From her profile with the St. Johns County Supervisor of Elections, Hester Longstreet wrote, “I believe that elected officials need to be proactive in supporting the type of community that will keep the City of St. Augustine Beach the city we love to live in and the city visitors can’t wait to come back and revisit.”
Historic City News interviewed Longstreet recently to find out more about her candidacy.
We learned that Longstreet became a resident in 1994; her husband of 24 years, Michael, served one term on the City of St. Augustine Beach Commission. Hester Longstreet made a run for School Board once before and lost to Carla Wright.
“I believe in the importance of Community and Family Values,” Longstreet said. “I have worked to give back to our community, and to make it a better place to live and work in for all of us.”
We tried to press Longstreet to take a position on a few contentious issues at the beach with little success. Longstreet was asked what she liked most about living at the beach, and she mentioned several benefits without hesitation, but, when asked what she saw as problems that she did not like, she stalled. We asked, “You mean to tell me that there’s nothing that you are unhappy about?”
Longstreet, who says that she is a former member of the St. Johns Cultural Council, was asked how she felt about their use of the WPA building at the beach pier. According to published reports, the County’s official arts agency has not received the grant funding that it had hoped for to remodel the City owned building; which they rent.

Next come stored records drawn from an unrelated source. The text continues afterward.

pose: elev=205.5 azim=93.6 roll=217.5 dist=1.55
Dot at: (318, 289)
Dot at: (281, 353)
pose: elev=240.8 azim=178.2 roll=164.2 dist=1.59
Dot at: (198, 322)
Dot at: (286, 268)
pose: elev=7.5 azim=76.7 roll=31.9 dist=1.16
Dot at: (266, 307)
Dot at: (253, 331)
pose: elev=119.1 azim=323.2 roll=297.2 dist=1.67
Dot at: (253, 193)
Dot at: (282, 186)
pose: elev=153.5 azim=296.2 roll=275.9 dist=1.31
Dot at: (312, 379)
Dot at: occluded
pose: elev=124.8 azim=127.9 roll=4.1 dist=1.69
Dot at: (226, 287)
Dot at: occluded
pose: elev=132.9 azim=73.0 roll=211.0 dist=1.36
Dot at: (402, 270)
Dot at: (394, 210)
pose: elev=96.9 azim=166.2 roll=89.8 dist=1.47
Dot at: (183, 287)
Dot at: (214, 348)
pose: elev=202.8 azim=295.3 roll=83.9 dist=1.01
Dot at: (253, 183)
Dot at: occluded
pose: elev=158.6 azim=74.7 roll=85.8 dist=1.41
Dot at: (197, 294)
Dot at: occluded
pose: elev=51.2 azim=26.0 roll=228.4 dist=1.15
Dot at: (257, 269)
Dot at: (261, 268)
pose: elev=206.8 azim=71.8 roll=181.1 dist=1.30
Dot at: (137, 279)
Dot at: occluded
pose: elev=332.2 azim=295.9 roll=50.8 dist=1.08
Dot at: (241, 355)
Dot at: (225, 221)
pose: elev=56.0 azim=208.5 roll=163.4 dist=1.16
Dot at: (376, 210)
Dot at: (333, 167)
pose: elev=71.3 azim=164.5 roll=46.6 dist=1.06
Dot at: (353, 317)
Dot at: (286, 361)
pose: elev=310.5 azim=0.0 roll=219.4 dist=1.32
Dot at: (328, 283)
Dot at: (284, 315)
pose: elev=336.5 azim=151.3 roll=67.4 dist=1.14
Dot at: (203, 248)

We pressed Longstreet for an answer as to how she would vote if, hypothetically, the Cultural Council came to the commission if they determined that they could no longer finance the operation of the beach facility as a renter and that they could only continue if the Beach agreed to sell them the building. Longstreet’s reaction was to say “no, that’s one of our most historic buildings.”
So, we posed a different hypothetical. “If the Cultural Council decided to relocate elsewhere if you wouldn’t sell them the building, would you support giving them free rent or allowing the City to subsidize them financially in order to keep them in the building?” Longstreet said she would have to talk to her constituents before she could make a decision like that.
“I don’t want to say anything negative about the Cultural Council,” Longstreet said. We tossed out a couple of other issues like weekly garbage collection and the ongoing conflict between fishermen and surfers for space around the beach pier — again she said she wouldn’t make decisions on issues like those.
Longstreet does say, “I am Chair person of the Saint Augustine Beach Beautification Committee, Tree Board and Art in Public Places and have organized the Saint Augustine Beach Arbor Day Celebration for the last three years.”
Longstreet says it’s most important to have good intentions if you want to serve as a Beach commissioner. She says that a vote for her is a vote for community and family values.